### Fragmento proporcionado
Otra novela es Modesta dinamita, de Víctor Goldgel, publicada por el sello Blatt & Ríos. “Me morí a las dos de la tarde. No hubo timbales para anunciar el momento, ni melodías de Bach, ni ángeles tocando esas trompetas largas que tienen. Sólo escuché zumbar una mosca y me acordé de Raimundo. De la estrella negra en su frente”. Así empieza este texto. El que habla es Floreal, un anarquista que vivió los primeros años del siglo XX cuando el revolucionario sueño de la libertad latía con fuerza. Es el protagonista, el hilo conductor de la historia, pero hay más voces que se amalgaman en esta polifonía realista. La novela no sólo se destaca por narrar la época con una lupa nítida y por hacerlo con un lenguaje tan preciso que por momentos resulta conmovedor, sino también por alumbrar el fondo humano: las tristezas, las decepciones, las contradicciones, las obsesiones, la vehemencia y los sueños de una clase explotada que se niega a taparse con la frazada de la resignación. “Como decía Bakunin, no somos hijos de nuestros padres sino del futuro”, se lee.

### Material proporcionado

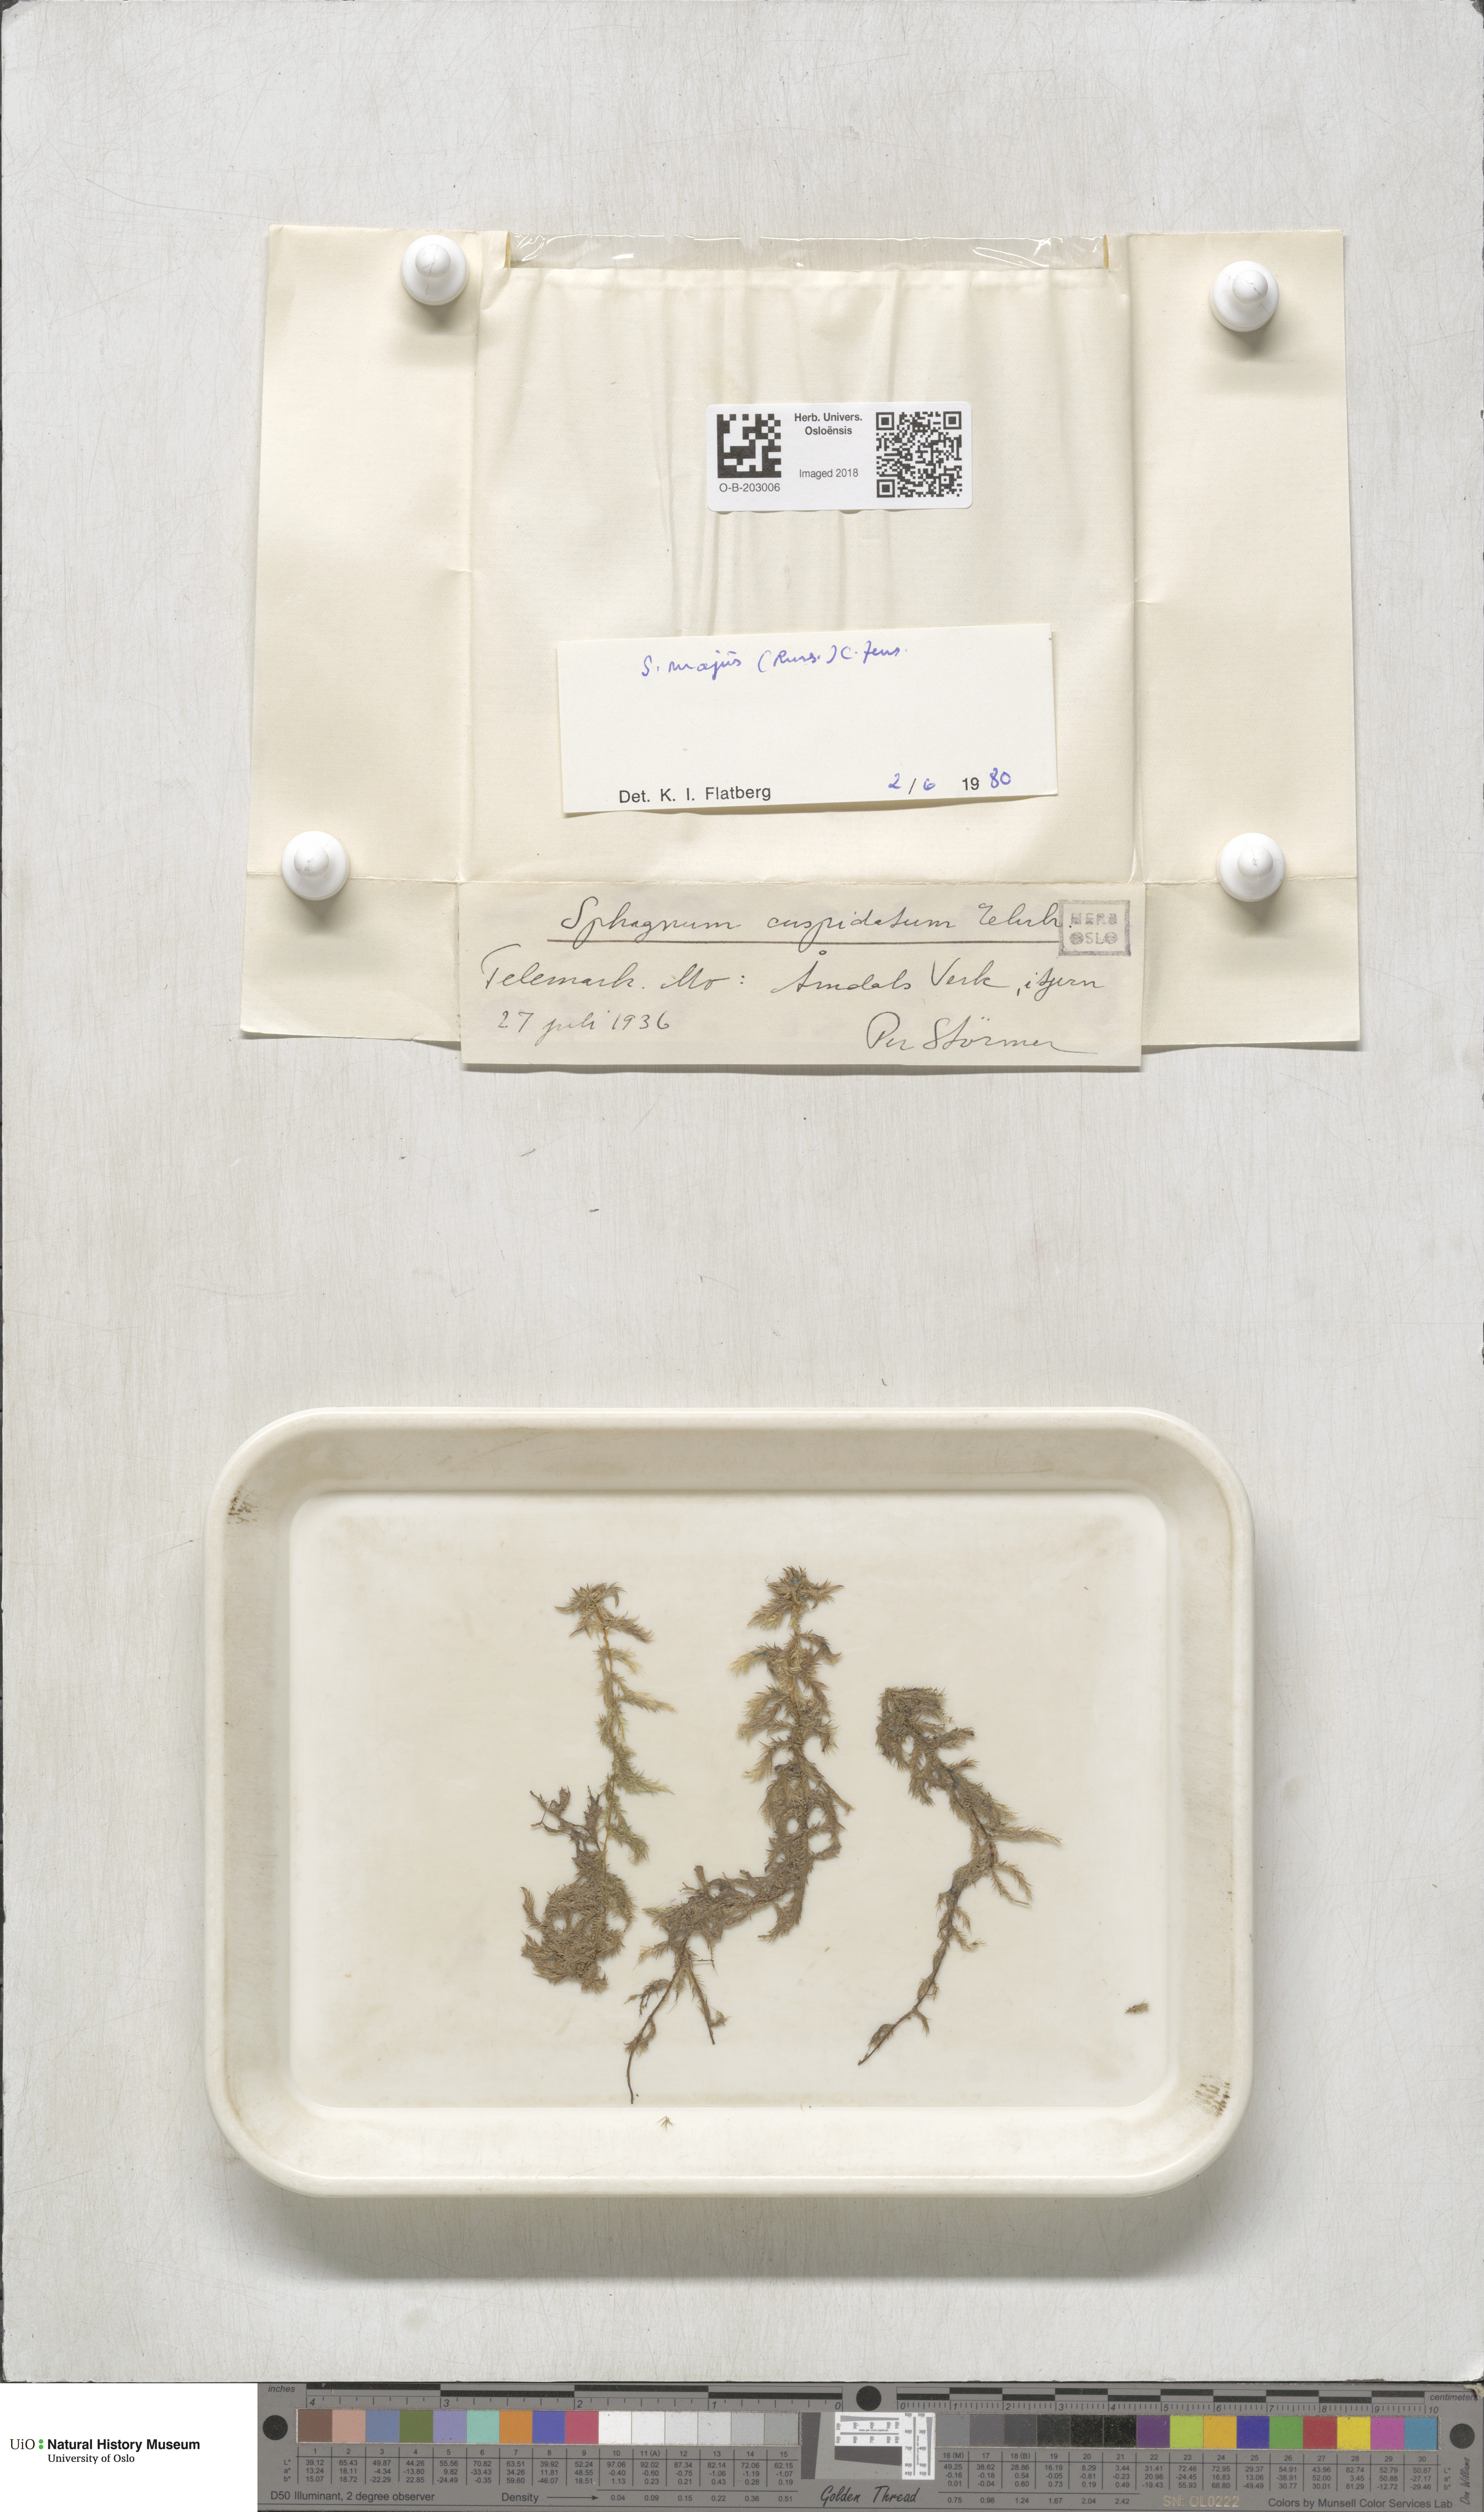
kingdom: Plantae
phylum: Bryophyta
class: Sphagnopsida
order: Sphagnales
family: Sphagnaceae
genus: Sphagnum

### Tarea asignada A
Indica si cada una de las siguientes afirmaciones coincide con el fragmento sobre Modesta dinamita. Responde sí o no a cada una y cita textualmente las palabras del fragmento que lo deciden.
(i) Floreal es un anarquista que vivió los primeros años del siglo XX.
(ii) Al morir, el narrador escuchó melodías de Bach.
(iii) En la novela se oye una sola voz narrativa.
### Tarea asignada B
Prolonga el fragmento sobre Modesta dinamita a partir de su última oración, con el mismo tono y estilo.

### Respuesta obtenida A
(i) Sí: "El que habla es Floreal, un anarquista que vivió los primeros años del siglo XX".
(ii) No: "No hubo timbales para anunciar el momento, ni melodías de Bach".
(iii) No: "hay más voces que se amalgaman en esta polifonía realista".

### Respuesta obtenida B
Modesta dinamita narra también la vida anarquista de la época: las imprentas, las fábricas, las calles atestadas de gente, la miseria brotando entre los adoquines, las movilizaciones, los exilios, las persecuciones, la patria inmigrante, las familias cansadas, el trabajo a destajo, la militancia, la “calesita siniestra” que es la ruleta de la vida, la esperanza de no caerse, de seguir trepando hasta la punta del árbol de la emancipación popular. Y entre la historia, Víctor Goldgel desliza conceptos que salpican como ácido nuestra extraña época individualista: “¿Qué es el uno? Un frenesí. ¿Qué es el uno? Una ilusión; una sombra, una ficción. Sueña el uno que es solito y vive en ese engaño encerrado, mostrando las selfies, dando opinión sobre cualquier asunto, diciendo yo, yo, yo, sin darse cuenta de que no hace más que repetir los mismos parlamentos que repiten todos: los dioses han muerto, volvió a subir el dólar, la eterna juventud. Todos sueñan que son uno y venden el alma por los mismos espejitos de colores. Todos, exceptos los que no: los anarquistas”.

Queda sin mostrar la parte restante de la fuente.